Describe the bug
My node on UTC time successfully created a block in epoch 41 like scheduled:
The block was lost to a competitive fork, the node was thus NOT in a fork at the time of block creation.
Winning blockhash:
According to the explorer this block is on the same chainlength 125640 but on a different slot 8643 and a completely different time almost 40 minutes later:
January 24, 2020 01:01:43
Mandatory Information
jcli --full-version jcli 0.8.7 (8.7-364cd84e, release, linux [x86_64]) - [rustc 1.40.0 (73528e339 2019-12-16)]jormungandr --full-version jormungandr 0.8.7 (8.7-364cd84e, release, linux [x86_64]) - [rustc 1.40.0 (73528e339 2019-12-16)]To Reproduce
Steps to reproduce the behavior:
Expected behavior
Slot of winning blockhash should match own losing leaders_log
Timestamp of winning blockhash should be closely aligned to own losing leaders_log (maybe a few ms quicker, which is why the competitive fork won)
It should be possible to look at blockhash of winning pool to better understand why the competitive fork was lost, the current provided information on slot and timestamp does not make any sense.
Why do you think it was lost to a competitive fork?
Your node probably made a block on fork which different chain length and slot numbers means.
Explorer shows your LOCAL time, while output from your node leaders logs is in UTC. No time distortions.
P.S. Pooltool was fed by fake data, so you shouldn't rely on it now.
P.S.S 41.8603 - missing from the current chain completely, so it was not lost to a competitive fork. Your node just failed to produce it. Check what parent hash your node took to create that slot.
Thank you for looking at this adascanBovich, following up on your questions:
1. Because I run two nodes in failover mode which means my pool is at the top of the blockchain pretty much all the time and because pooltool.io did display my lost block as a competitive fork, I do assume pooltool.io bases this decision on the parent hash: https://pooltool.s3-us-west-2.amazonaws.com/8e4d2a3/pools/3a192bc7285d7ddfd77c0b854b4008bbf4c5fe53d1ad42770f6ffdf9b3d4c7d6/byepoch/41/winloss.json
The error might of course also be with pooltool, I will direct papa carp here to take a look.
2. As I wrote the chainlength is exactly the same at 125640 for both my block and the winning blockhash. Timestamp and slot differ. This is what is confusing.
3. The latest blockhash on epoch 43 at the time of writing this is
https://explorer.incentivized-testnet.iohkdev.io/block/fc974de9fd7700d00b5a34caa0c7ce77808de85223a6d38c55f452343dcd8486
with the following timestamp: January 26, 2020 09:50:31
Currrent time UTC is January 26, 2020 09:12:16 UTC
My local time January 26, 2020 10:12:16 UTC
So I don't know what time the Explorer shows.

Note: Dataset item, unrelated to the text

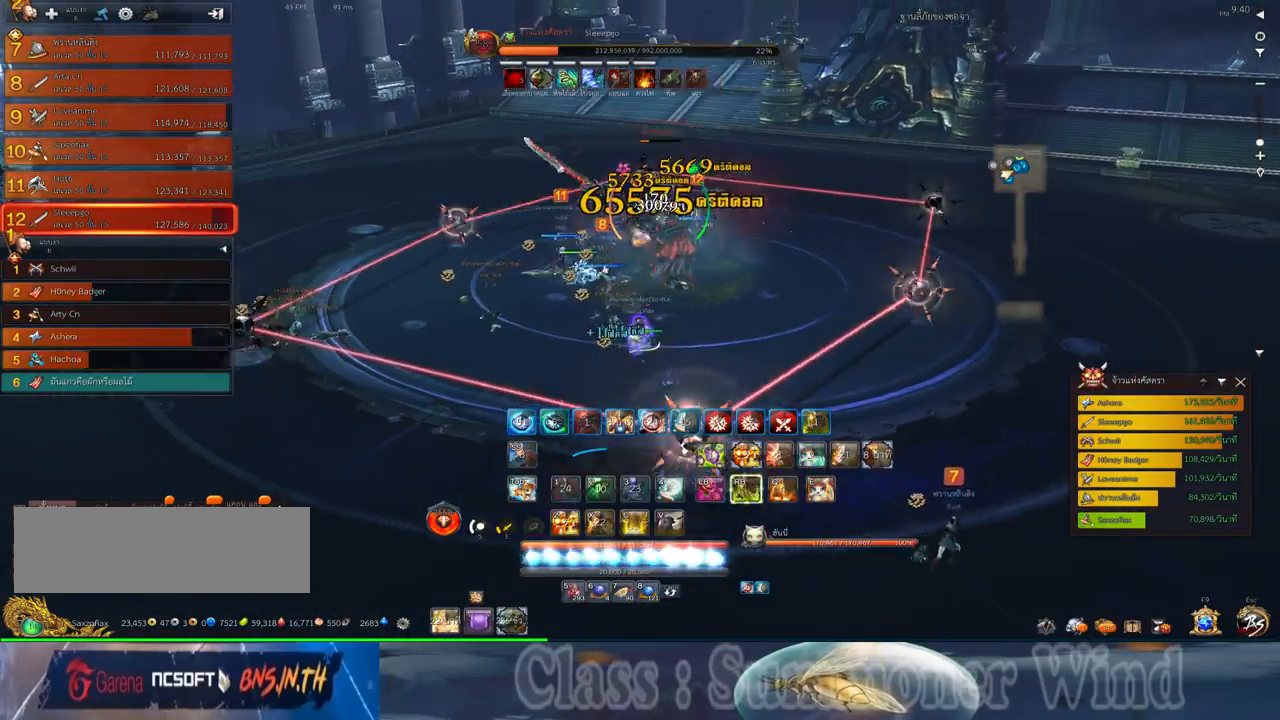
{"keys": [], "mouse": ["left"], "events": [[17, "mouse_left", "down"], [50, "mouse_left", "up"], [117, "mouse_left", "down"], [150, "d", "down"], [150, "mouse_left", "up"], [150, "mouse_right", "down"], [200, "f", "down"], [200, "mouse_right", "up"], [233, "f", "up"], [267, "2", "down"], [267, "mouse_right", "down"], [300, "2", "up"], [300, "d", "up"], [300, "f", "down"], [300, "mouse_right", "up"], [333, "f", "up"], [400, "2", "down"], [400, "mouse_left", "down"], [433, "mouse_left", "up"], [467, "2", "up"], [500, "mouse_left", "down"]]}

If the Explorer does not use UTC as the JCLI does this is a bug in itself and needs fixing. The timestamps should at least name the timezone they are to be interpreted in.
Even assuming for a moment you are right which means my block was created at
UTC finished_at_time: "2020-01-24T00:00:23.015275516+00:00"

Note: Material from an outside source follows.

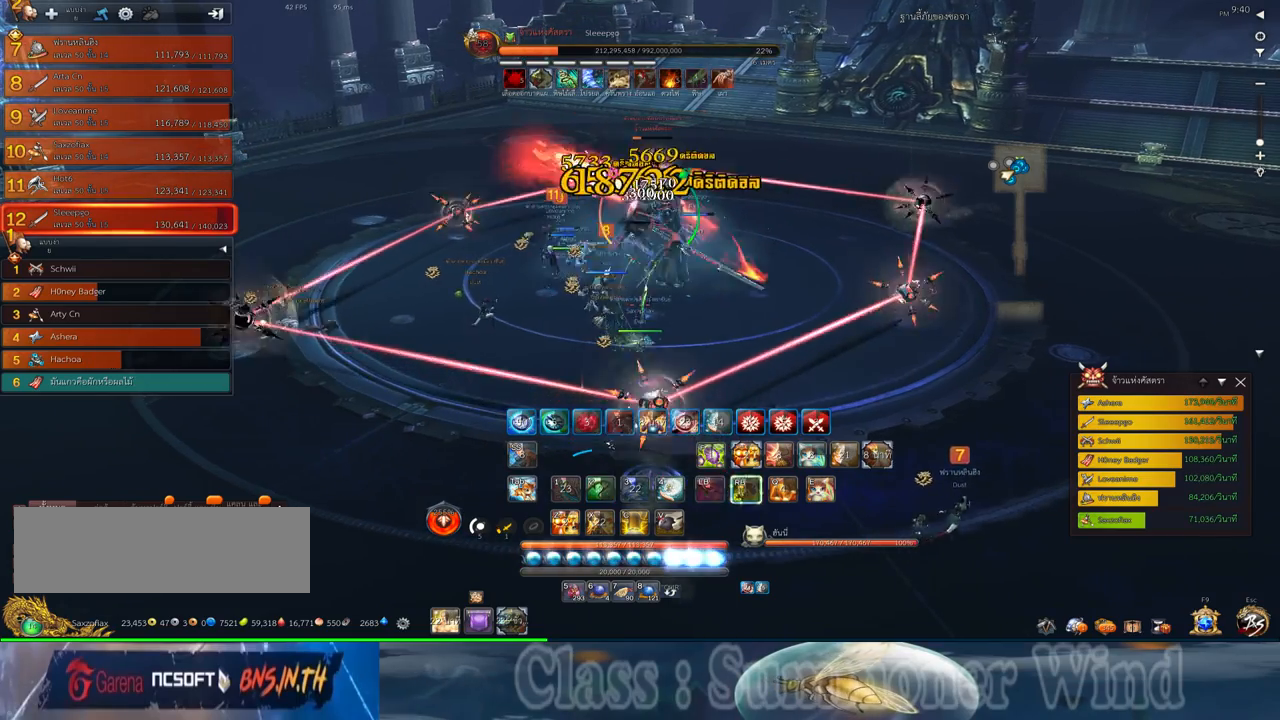
{"keys": [], "mouse": [], "events": [[50, "mouse_left", "up"], [50, "mouse_right", "down"], [83, "2", "down"], [83, "f", "down"], [83, "mouse_right", "up"], [83, "q", "down"], [117, "f", "up"], [150, "2", "up"], [150, "mouse_right", "down"], [150, "q", "up"], [183, "f", "down"], [183, "mouse_right", "up"], [217, "2", "down"], [217, "f", "up"], [217, "q", "down"], [283, "2", "up"], [283, "mouse_left", "down"], [283, "q", "up"], [317, "mouse_left", "up"], [317, "mouse_right", "down"], [350, "mouse_right", "up"], [383, "2", "down"], [383, "mouse_left", "down"], [383, "q", "down"], [417, "mouse_left", "up"], [417, "mouse_right", "down"], [450, "2", "up"], [450, "f", "down"], [450, "mouse_right", "up"], [450, "q", "up"], [500, "f", "up"]]}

The winning block at January 24, 2020 01:01:43
My local time at block creation was 01:23 am, so the timing does not make any sense either way.
No matter where you are in the world the minute of the hour is always the same, the hour or day may differ but not the minute, so something is very wrong here.
P.S.: Papa Carp, any comment? In this specific case you got data from my pool which I vouch for and from the final blockchain, so even if you got fake data in the past (like max blockheight) this should not matter for this specific case.
P.P.S.: Very good idea to check my parent hash at block creation time, this could verify this was indeed a competitive fork also from my end. Unfortunately my journalctl log already is too far ahead, can't look back at the time of the competitive fork anymore, I just enabled persistent logging of journalctl for the next occurance.
Papa Carp, you do base competetive fork decision on identical parent hash surely, can you comment please?
As I wrote the chainlength is exactly the same at 125640 for both my block and the winning blockhash. Timestamp and slot differ. This is what is confusing.
It just means that your node didn't took hash of 125639, but some older one, and network rejected it. Next valid block on chain was 41.8643 that is why it have 125640 height.
Even assuming for a moment you are right which means my block was created at
UTC finished_at_time: "2020-01-24T00:00:23.015275516+00:00"
The winning block at January 24, 2020 01:01:43
My local time at block creation was 01:23 am, so the timing does not make any sense either way.
Once again you can't call it winning block. Winning blocks have same value for slots. Like you produced 41.8603 but on explorer you seeing different pool id that created the same slot. Your node just failed to produce valid block, then next produced valid block was at 41.8643 that is it.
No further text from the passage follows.